Developer Documentation

Table of Contents:

How to Access App / Requirements:

Any modern web browser (Chromium-based, Safari, Firefox, etc..) can run this web application. It is published through Github Pages at the following link.

Design:

There are two broad sections: Emotional meter and Sentiment breakdown.

Furthermore, the page is broken down into roughly 5 overall "containers" (the box containing the emotional meter and submit button, the form within the meter that collects the user-input, the submit button for the meter, the sentiment-breakdown section as a whole, and the reset data button) that can be styled separately, and then there is a further breakdown within those containers to style indivdiual elements such as each emotional face, its label, etc...

  • There is an HTML section with id="meter-section" that holds the entirety of user-interactive portion of the application. This includes the HTML form that presents the user with different emotional options. The input style is of type radio and svgs are used to display emoji-like faces on the page for each option. The advantages of using SVGs over traditional images for the faces is that we were able to fine-tune the different components of the faces themselves and design them exactly to our liking.

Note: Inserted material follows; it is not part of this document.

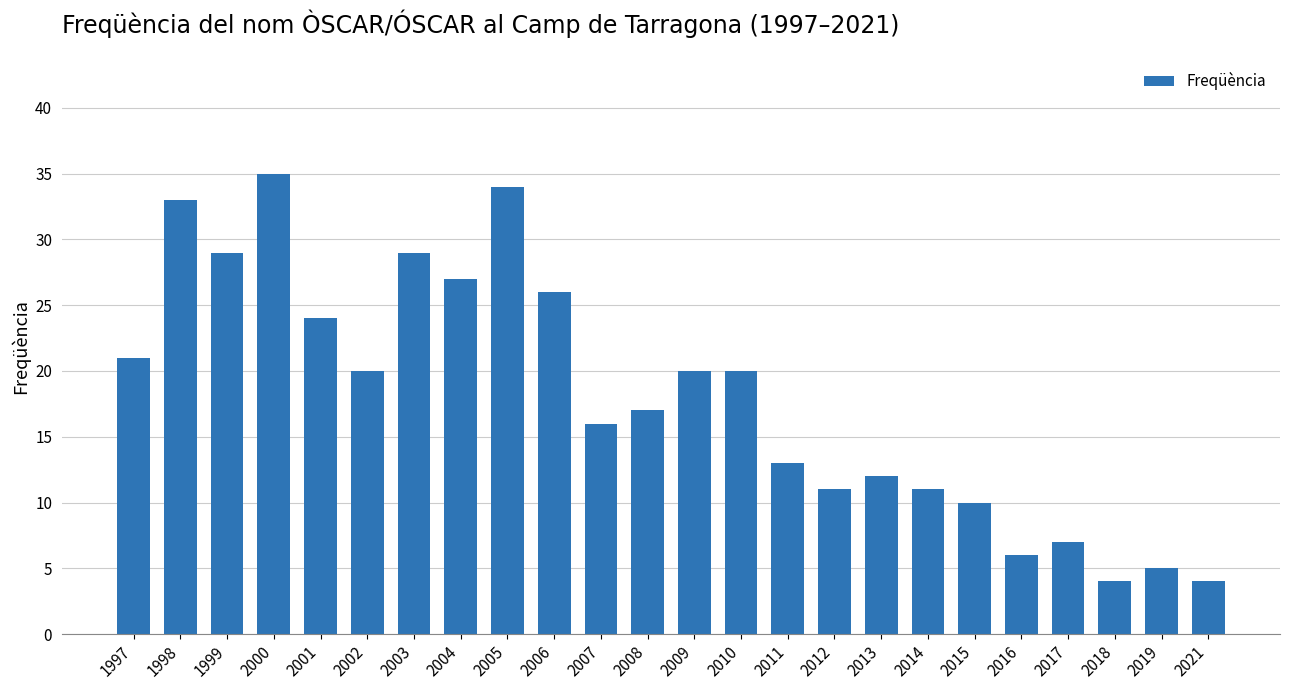

What is the difference between the maximum and second lowest values?

31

  • The breakdown section contains div class=pct_group elements that each hold the percentage info for each emotion and are styled individually as well.

Such a breakdown of the HTML allows us to style the page to a significant level of complexity. Consider how the emotional meter section has a background gradient color (from purple to white), and also how each face itself can be styled in CSS to be a unique color itself. The same mechanism applies for the sentiment breakdown section and its individual percentage groups.

The buttons can also be individually styled, and the CSS allows us to define different visual behavior for button: hover and button: active, such that, in this instance, the buttons will change color when moused over, and become larger when actively clicked.

Taken as a whole, the design choices (coloring of each component, layout, etc..) are meant to keep the application well-organized, minimal, but also visually pleasing. It is easy to discern the difference between the two main sections, and the background of the page as a whole is colored with a gradient that aligns with the "Digital Dream Team" colors.

JS Functionality:

The main purpose of the JavaScript portion of the application is to work with two buttons in the app: "submit" and "reset data." The main event listener in the script waits for the emotional meter form to be submitted, and then goes about updating the values for the percentage of each emotion. The script also incorporates localStorage such that the emotional data is stored across user-sessions as well. The script also has additional helper functions for all of the event listeners dealing with loading in the emotions from the local Storage, and deleting all of the storage as well (for when the reset data button is clicked for instance).

Overall, the document, form, and resetButton event listener's use these helper functions to store and manipulate the data shown in the "User-Sentiment Breakdown" section. Practically, this means adjusting the percentage numbers displayed under each emotion, and also calculating the numbers themselves which is all handled by the function updatePercentages. This function is responsible for calculating each emotion's percentage using the total number of submissions that were made.

As such, the JS script is able to update the page information based on which emotion the user submits, and also allows the user to reset all of the current information back to the start state.